I think this raises a very valid point, which extends well beyond the IE 
default scenario. Allowing any point in the chain to second guess 
signals that are *facially* valid,  but assert compliance. This could be 
problematic, no?

On 6/7/2012 12:30 PM, David Singer wrote:
> On Jun 7, 2012, at 8:05 , Rigo Wenning wrote:
>
>> On Wednesday 06 June 2012 15:00:00 David Singer wrote:
>>> You might have good reason.  But it's still not compliant.  I sent
>>> you "Please do X", and you replied "No, I won't, I don't believe
>>> you."  I don't think you can describe that as *compliant*.  You
>>> might think it *justified*.
>> For the record and as a personal opinion. I expressed a totally
>> different opinion on the call. This was not taken into account.
>>
>> If the TPE allows you to send an NACK ("No, I won't" full stop),
>> then it is compliant to say No. It may not be privacy enhancing, but
>> it is compliant. If the TPE contains no way to (explicitly or
>> implicitly) say "No, I won't" then we go into very troubled water,
>> socially and legally!
> I think you need to explain this.
>
> It's a choice to implement DNT (on either end), but once you do, your obligations -- what you signed up for -- should be clear (for both ends).  "Yes, we implement DNT and comply with the W3C specifications" should mean that both ends should know what to expect of the other.
>
> Defining that "I'll stop tracking unless I don't feel like it" as *compliant* makes it basically unpredictable what will happen.
>
>> It means that the user can force the
>> preference on the server.
> Nobody is forcing anyone to implement DNT, but once they do, it should be clear what is expected of them: and that needs to be more than "exercise their own judgment over what to do and what not to do".
>
>> The only option is then that the server
>> can silently give up compliance which could be seen as misleading.
>> If I would be a server in this situation, I would give up compliance
>> immediately for all DNT because this is legally untenable.

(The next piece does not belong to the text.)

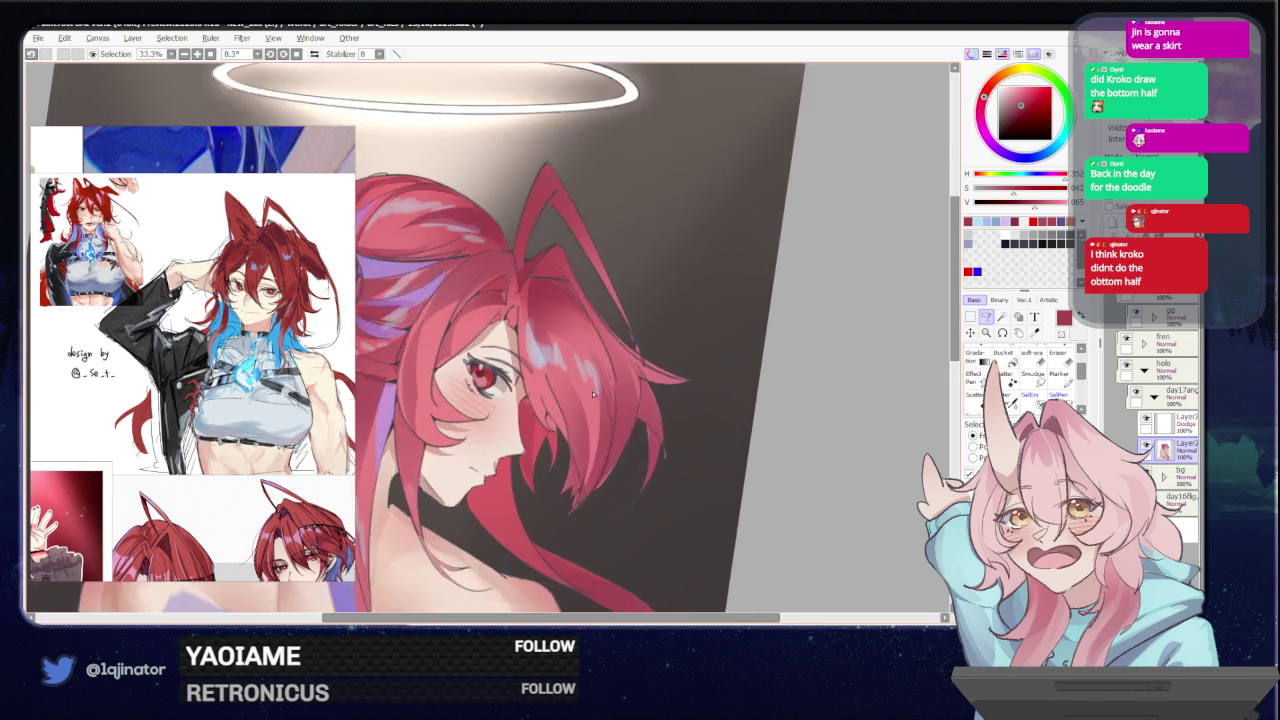
scroll(495, 376, up, 2)
alt+click(493, 385)
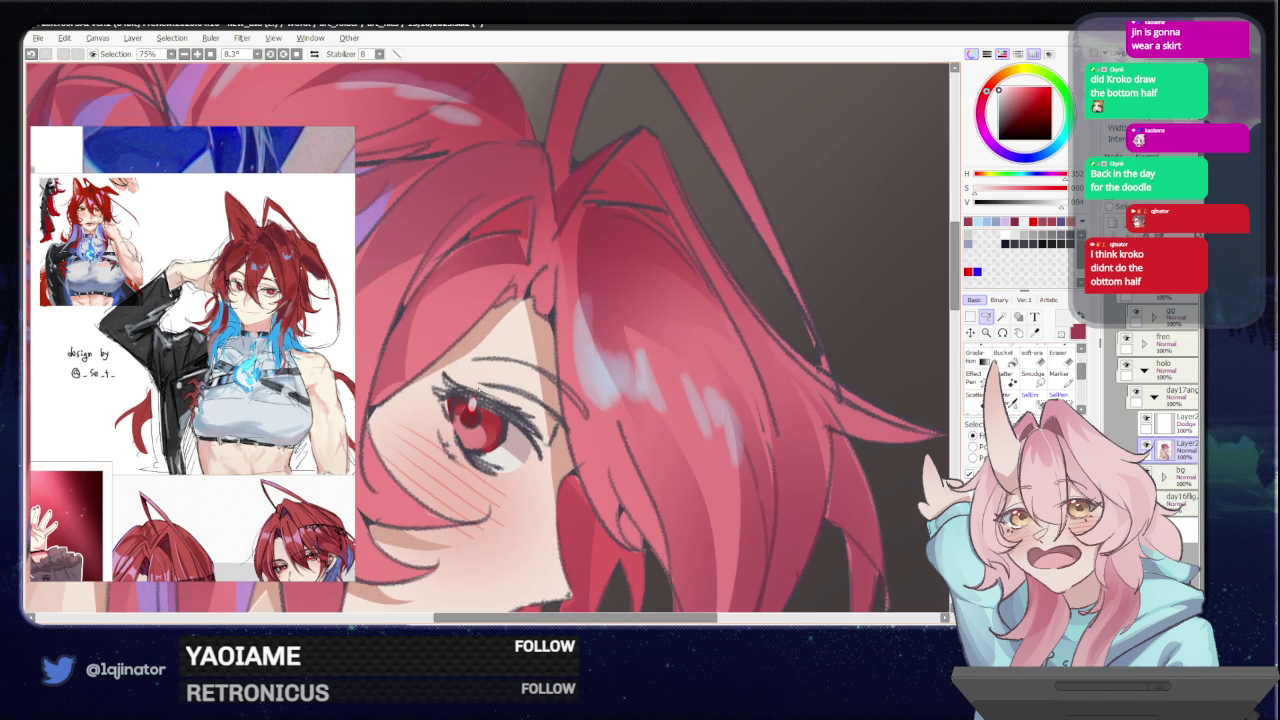
- Return to the brush, zoom back out, and reset the view rotation upright
key(b)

> These are strong words, which I don't see supported.
>
> Imagine a function
>
> "Y = SQRT(X)
>
> This returns the square root of X, unless the system has reason to believe that the caller didn't need a square root at this time, whereupon it returns something else."
>
> Seriously, this is a useful definition?
>
>> Shane argued many times in other areas that if we fail to honor, we
>> can do so, but have to alert the UA.
>
> *That* I agree with.  At the moment, it's even hard to detect whether the server claims one or more permissions, or believes it has an exception grant from the user.
>
>
> Overall, the way to get good behavior in any protocol is to strive to be *more compliant* than the other end.  At the moment, people are arguing that they should be allowed, encouraged even, to be *less compliant* (because you would ignore a DNT signal from users who did, in fact, mean it).  This is a race to the bottom, and a recipe for something worthless.
>
> David Singer
> Multimedia and Software Standards, Apple Inc.